# [Reading passage]
▬▬▬▬▬▬▬▬▬▬

Many Happy Reruns: Charlotte Brontë

Well, I am feeling strangely liberated. A few days ago, I learned that my BlogMad account had been wiped out as a result of some database corruption—a common occurrence, if comments from fellow web journalists are any indication. I chose not to sign up anew right away, luxuriating instead in the thought of temporarily forgoing those new-fangled ways in favor of an old-fashioned book. Despite my doctorate in literature, I don’t read nearly as much as I ought to these days. So, I took advantage of the first warm day of the season, ripped off my shirt, and grabbed . . . a Trollope. Anthony Trollope, that is, who happens to be one of my favorite authors. Recently, I picked up his Cousin Henry (my, doesn’t this begin to sound so Carry On!) after discovering that this novel is set in Wales, that strange and wild country west of England I am still struggling to call my home.

▬▬▬▬▬▬▬▬▬▬

# [Required actions]
• 1. Answer these questions from the blog post about reading Trollope:
(a) What happened to the writer's BlogMad account?
(b) What degree does the writer hold?
(c) Where is Cousin Henry set?
• 2. For each statement, say whether it agrees with the blog post about reading Trollope, and quote the words that decide it.
(a) The writer signed up for a new BlogMad account right away.
(b) Anthony Trollope is one of the writer's favorite authors.
(c) These days the writer reads as much as they should.
• 3. Resume the blog post about reading Trollope's Cousin Henry, picking up after its last sentence.
The records that follow have no connection to the blog post.

# [Supplied material]
▬▬▬▬▬▬▬▬▬▬

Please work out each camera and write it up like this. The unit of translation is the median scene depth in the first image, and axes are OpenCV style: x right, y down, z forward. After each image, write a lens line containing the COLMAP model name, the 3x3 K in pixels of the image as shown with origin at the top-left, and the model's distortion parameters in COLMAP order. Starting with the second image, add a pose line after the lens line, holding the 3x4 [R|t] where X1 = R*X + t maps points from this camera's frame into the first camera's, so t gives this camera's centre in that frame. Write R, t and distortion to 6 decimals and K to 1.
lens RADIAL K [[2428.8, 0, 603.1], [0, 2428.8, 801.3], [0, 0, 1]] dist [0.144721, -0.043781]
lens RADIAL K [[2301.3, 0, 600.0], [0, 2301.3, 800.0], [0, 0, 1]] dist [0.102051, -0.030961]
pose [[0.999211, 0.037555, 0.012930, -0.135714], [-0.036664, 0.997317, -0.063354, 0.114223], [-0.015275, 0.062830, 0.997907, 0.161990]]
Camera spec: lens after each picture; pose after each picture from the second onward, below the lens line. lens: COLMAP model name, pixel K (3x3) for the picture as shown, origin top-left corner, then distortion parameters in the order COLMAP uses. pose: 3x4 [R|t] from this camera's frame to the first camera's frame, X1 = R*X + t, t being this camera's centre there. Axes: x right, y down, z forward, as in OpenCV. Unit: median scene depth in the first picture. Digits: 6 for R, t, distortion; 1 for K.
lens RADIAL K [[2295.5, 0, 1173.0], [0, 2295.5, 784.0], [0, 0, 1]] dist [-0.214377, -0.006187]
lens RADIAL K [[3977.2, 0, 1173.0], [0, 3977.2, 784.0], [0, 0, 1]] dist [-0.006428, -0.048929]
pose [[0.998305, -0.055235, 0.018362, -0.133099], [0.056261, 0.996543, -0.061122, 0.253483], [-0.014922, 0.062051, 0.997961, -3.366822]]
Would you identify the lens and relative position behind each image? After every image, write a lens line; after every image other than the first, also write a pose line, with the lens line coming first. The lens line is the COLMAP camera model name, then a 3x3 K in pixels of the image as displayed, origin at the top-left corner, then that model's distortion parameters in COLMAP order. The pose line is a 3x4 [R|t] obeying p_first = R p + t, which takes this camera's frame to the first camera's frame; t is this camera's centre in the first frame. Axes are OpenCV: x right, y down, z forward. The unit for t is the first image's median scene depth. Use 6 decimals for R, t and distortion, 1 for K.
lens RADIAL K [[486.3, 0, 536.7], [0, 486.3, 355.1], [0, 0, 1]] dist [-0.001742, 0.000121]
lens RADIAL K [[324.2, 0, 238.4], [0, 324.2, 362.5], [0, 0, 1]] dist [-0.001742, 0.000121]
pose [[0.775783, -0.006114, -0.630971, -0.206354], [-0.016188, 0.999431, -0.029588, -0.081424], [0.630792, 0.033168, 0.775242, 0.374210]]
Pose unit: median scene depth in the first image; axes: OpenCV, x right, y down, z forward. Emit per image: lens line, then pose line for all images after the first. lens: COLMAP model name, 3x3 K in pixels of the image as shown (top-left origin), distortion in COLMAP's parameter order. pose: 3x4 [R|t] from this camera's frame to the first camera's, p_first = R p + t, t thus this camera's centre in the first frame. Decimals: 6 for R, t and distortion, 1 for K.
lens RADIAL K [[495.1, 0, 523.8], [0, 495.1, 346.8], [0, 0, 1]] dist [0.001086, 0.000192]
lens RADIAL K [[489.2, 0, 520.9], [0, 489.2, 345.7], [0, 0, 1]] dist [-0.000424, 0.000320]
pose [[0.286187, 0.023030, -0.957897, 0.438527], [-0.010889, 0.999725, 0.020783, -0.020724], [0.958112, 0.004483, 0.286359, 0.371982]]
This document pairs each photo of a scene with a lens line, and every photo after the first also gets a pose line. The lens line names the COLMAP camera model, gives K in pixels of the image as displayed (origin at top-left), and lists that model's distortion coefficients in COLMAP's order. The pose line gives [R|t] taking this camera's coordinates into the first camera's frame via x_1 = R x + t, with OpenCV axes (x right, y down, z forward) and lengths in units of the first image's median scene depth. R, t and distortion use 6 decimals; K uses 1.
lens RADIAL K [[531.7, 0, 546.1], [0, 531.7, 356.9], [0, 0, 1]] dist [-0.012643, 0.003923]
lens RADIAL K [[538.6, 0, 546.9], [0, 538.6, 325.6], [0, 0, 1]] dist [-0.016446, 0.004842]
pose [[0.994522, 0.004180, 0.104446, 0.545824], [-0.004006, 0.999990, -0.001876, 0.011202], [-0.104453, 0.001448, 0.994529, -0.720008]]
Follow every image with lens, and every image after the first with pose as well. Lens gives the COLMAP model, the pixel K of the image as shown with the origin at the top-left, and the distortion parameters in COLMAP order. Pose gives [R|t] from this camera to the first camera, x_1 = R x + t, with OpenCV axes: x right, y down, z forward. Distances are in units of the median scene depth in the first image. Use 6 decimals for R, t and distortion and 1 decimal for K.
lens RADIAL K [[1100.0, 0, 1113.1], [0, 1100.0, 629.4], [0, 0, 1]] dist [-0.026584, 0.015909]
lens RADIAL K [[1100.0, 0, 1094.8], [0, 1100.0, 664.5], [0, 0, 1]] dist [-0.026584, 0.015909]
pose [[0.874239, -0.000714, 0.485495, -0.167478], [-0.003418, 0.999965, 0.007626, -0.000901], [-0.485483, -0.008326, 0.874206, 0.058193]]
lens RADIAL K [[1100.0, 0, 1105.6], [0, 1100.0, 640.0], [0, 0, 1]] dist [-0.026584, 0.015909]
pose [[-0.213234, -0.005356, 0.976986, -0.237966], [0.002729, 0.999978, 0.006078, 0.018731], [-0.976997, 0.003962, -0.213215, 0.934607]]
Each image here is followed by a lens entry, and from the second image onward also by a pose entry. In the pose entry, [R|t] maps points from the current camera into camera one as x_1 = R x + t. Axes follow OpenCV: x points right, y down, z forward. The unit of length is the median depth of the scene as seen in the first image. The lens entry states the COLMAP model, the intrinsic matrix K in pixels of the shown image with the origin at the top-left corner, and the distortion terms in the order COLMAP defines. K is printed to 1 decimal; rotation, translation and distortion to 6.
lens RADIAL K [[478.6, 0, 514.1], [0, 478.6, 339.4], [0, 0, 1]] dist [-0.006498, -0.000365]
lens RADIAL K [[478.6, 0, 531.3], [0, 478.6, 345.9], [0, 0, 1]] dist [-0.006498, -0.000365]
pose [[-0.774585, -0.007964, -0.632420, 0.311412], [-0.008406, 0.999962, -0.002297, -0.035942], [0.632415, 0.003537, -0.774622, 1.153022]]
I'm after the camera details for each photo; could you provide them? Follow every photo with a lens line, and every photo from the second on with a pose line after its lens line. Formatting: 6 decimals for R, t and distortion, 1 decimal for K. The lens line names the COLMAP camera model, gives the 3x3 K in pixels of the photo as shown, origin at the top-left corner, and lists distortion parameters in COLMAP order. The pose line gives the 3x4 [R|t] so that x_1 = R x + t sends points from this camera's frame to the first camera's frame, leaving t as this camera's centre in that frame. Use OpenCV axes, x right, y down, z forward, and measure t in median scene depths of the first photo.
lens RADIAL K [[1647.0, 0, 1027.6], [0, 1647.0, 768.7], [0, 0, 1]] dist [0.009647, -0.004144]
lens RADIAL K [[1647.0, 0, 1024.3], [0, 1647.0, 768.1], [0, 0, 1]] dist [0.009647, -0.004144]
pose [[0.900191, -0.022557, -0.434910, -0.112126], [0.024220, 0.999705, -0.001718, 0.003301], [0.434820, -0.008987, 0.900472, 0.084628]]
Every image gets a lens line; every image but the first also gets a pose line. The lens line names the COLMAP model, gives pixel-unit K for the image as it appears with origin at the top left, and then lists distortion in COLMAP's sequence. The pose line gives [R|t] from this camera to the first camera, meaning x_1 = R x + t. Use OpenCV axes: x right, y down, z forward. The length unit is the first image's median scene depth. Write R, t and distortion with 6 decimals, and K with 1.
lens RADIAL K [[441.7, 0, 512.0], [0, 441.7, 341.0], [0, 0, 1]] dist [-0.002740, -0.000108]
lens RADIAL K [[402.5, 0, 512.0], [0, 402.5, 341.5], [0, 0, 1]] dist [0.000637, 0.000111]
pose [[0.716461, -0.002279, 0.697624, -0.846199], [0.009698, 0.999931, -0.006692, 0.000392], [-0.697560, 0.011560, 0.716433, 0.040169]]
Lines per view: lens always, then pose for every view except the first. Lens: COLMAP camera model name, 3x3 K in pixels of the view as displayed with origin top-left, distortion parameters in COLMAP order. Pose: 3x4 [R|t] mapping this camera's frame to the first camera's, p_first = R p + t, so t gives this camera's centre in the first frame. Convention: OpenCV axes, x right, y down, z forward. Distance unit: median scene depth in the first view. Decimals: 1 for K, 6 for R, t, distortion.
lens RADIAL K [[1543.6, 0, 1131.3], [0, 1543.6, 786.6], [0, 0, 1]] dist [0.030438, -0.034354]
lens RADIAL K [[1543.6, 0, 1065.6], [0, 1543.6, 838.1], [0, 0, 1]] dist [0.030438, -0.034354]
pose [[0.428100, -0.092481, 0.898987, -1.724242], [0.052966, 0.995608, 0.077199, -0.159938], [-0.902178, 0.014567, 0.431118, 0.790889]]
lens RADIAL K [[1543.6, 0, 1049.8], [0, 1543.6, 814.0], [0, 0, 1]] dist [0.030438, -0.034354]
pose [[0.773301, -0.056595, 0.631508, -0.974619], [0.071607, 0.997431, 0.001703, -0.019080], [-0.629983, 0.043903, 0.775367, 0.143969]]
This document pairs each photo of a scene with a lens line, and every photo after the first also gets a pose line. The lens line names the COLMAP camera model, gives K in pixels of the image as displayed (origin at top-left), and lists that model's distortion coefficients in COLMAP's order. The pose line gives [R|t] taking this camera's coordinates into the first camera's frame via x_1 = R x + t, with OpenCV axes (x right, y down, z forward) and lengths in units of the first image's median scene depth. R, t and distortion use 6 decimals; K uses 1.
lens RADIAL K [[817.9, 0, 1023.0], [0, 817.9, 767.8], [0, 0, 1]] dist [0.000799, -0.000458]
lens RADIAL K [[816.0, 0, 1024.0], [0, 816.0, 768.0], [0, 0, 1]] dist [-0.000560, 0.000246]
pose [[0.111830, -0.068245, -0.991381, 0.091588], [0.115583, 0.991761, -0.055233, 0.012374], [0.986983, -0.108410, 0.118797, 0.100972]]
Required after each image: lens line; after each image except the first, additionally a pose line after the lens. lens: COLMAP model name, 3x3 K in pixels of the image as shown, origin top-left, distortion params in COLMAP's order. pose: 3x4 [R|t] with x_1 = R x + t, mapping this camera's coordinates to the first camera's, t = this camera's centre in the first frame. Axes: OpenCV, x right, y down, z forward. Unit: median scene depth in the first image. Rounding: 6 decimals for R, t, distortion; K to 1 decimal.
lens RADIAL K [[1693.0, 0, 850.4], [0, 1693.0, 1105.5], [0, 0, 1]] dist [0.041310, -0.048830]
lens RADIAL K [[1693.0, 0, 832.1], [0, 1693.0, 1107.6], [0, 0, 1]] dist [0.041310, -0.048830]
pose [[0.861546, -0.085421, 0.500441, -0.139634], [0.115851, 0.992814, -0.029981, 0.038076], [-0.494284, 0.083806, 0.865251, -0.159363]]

▬▬▬▬▬▬▬▬▬▬

# [Activity answers]
• 1.
(a) It was wiped out as a result of some database corruption.
(b) A doctorate in literature.
(c) Wales.

• 2.
(a) No: "I chose not to sign up anew right away"
(b) Yes: "who happens to be one of my favorite authors"
(c) No: "I don’t read nearly as much as I ought to these days"

• 3.
Now, Trollope was a decidedly pragmatic novelist. His novels, on the whole, do not concern boys and girls in the throes of love, but—how refreshing!—mature men experiencing various kinds of moral dilemmas or sophisticated quandaries. Elizabeth Bowen wrote a radio play about the author and his characters, but I have yet to come across a production of it. For romance I turn instead to something like Jane Eyre, whose author, Charlotte Brontë, was born on this day, 21 April, in 1816.

What it does not tell you, of course, is that Jane Eyre happens to be one of the most frequently radio-dramatized novels of the Victorian era or, for that matter, of any era. Next to Dickens’s “Christmas Carol,” no other story has aired more often than Jane’s, even though she was often rendered next to unrecognizable in the process.

To those familiar with and fond of the original narrative, the liberties taken by the version-crafters for screen and radio can be rather exasperating. Yet the disdainful sophisticates who dismiss the resulting pop-cultural bastards sight unseen (or sound unheard) sure miss out on some audacious rackets, such as the pitch made by the announcer of the Lux Radio Theatre in the introduction to the 14 June 1948 broadcast of Jane Eyre (or some such gal’s tale)! To accommodate the show’s sponsor, the spokesperson for Lever Brothers was called upon to ponder the question how Ms. Brontë—who, according to one biographer, liked lace—ever managed to wash her clothes without the benefit of Lux Flakes.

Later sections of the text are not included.